• [Task requirements]:
Set down, without any change, the passage of the electrode array text below, starting with "Cartoon image of different" and going on through "compared to (B).".

• [Text for analysis]:

───

Cartoon image of constant length UEA implanted in retina highlighting the gap between the electrode array and the retina (note: drawing not to scale for clarity).

This report describes a novel method of fabricating electrode arrays with architectures that more closely conform to the cylindrical morphology of peripheral nerve fascicles, or the spherical geometry of the retina. Fig. 2 depicts the targeted shapes for the convoluted electrode arrays. The advantages of these geometries are: (1) the arrays would conform to the geometry of the nerves; (2) the variable height of the electrodes might improve the ability to selectively activate specific cortical lamina (curved due to the shape of the cortical gyri), or specific regions of the peripheral nerves; and (3) because their geometry conforms to that of the implanted tissues, these electrode arrays will minimize the extra-neural volumes that are present with conventional UEAs that could provide sites for fibrotic tissue ingrowth.

Fig. 2.

Fig. 2

Targeted geometry for the silicon based convoluted electrode arrays.

This paper describes the design and fabrication of novel high density convoluted electrode arrays using variable depth dicing and wet isotropic etching. This is a maskless method for fabricating high aspect ratio microelectrode arrays. The different shapes which can be produced with this technique are highlighted in Fig. 3. The trough shaped electrode array could be used for recording and stimulating peripheral nerves, the spherical shaped electrode array is well suited for retinal prostheses applications, and the saddle shaped electrode array could be used in cortex. The radius of curvature of the surface created by the tips of the electrode array can be controlled by the cutting depth of the dicing saw depending on the application, as shown in Fig. 4. However, there are some limitations imposed by the dicing saw technique that restrict the different shapes of electrode arrays: for example, we can fabricate trough and saddle shaped electrode arrays however we cannot create a bowl shaped electrode array. Also, it is not possible to make the electrode lengths equal for some of the structures (B and D, specifically).

Fig. 3.

Fig. 3

Cartoon image of different shapes of electrode arrays that can be achieved by variable depth dicing.

Fig. 4.

Fig. 4

The curvature of the surface can be controlled by the depth of dicing saw. (A) dicing depth at the center is less than in (B).This will result in smaller radius of curvature in (A) compared to (B).

───

• [Dataset entries]:

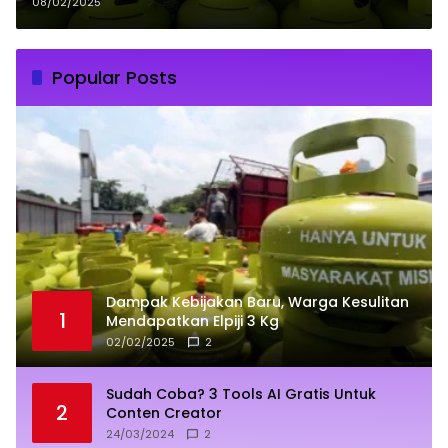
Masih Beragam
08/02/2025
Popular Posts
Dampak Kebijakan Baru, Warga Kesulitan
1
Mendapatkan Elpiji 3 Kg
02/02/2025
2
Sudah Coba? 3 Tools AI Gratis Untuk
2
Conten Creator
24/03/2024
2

───

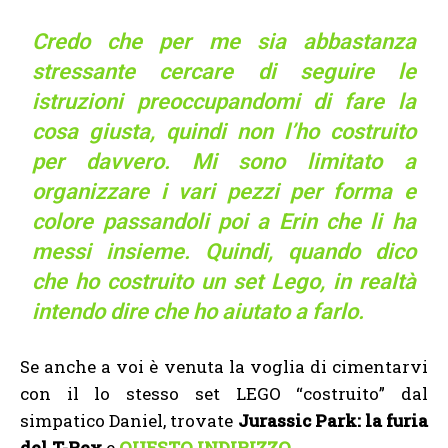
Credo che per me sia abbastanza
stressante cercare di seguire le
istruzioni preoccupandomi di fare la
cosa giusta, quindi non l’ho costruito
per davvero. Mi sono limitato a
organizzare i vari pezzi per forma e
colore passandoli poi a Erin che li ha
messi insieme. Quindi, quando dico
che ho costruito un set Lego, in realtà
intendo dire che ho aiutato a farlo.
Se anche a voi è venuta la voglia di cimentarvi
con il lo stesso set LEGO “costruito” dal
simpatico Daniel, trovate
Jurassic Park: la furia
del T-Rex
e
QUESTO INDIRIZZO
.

───

• [Solved problem]:
Cartoon image of different shapes of electrode arrays that can be achieved by variable depth dicing.

Fig. 4.

Fig. 4

The curvature of the surface can be controlled by the depth of dicing saw. (A) dicing depth at the center is less than in (B).This will result in smaller radius of curvature in (A) compared to (B).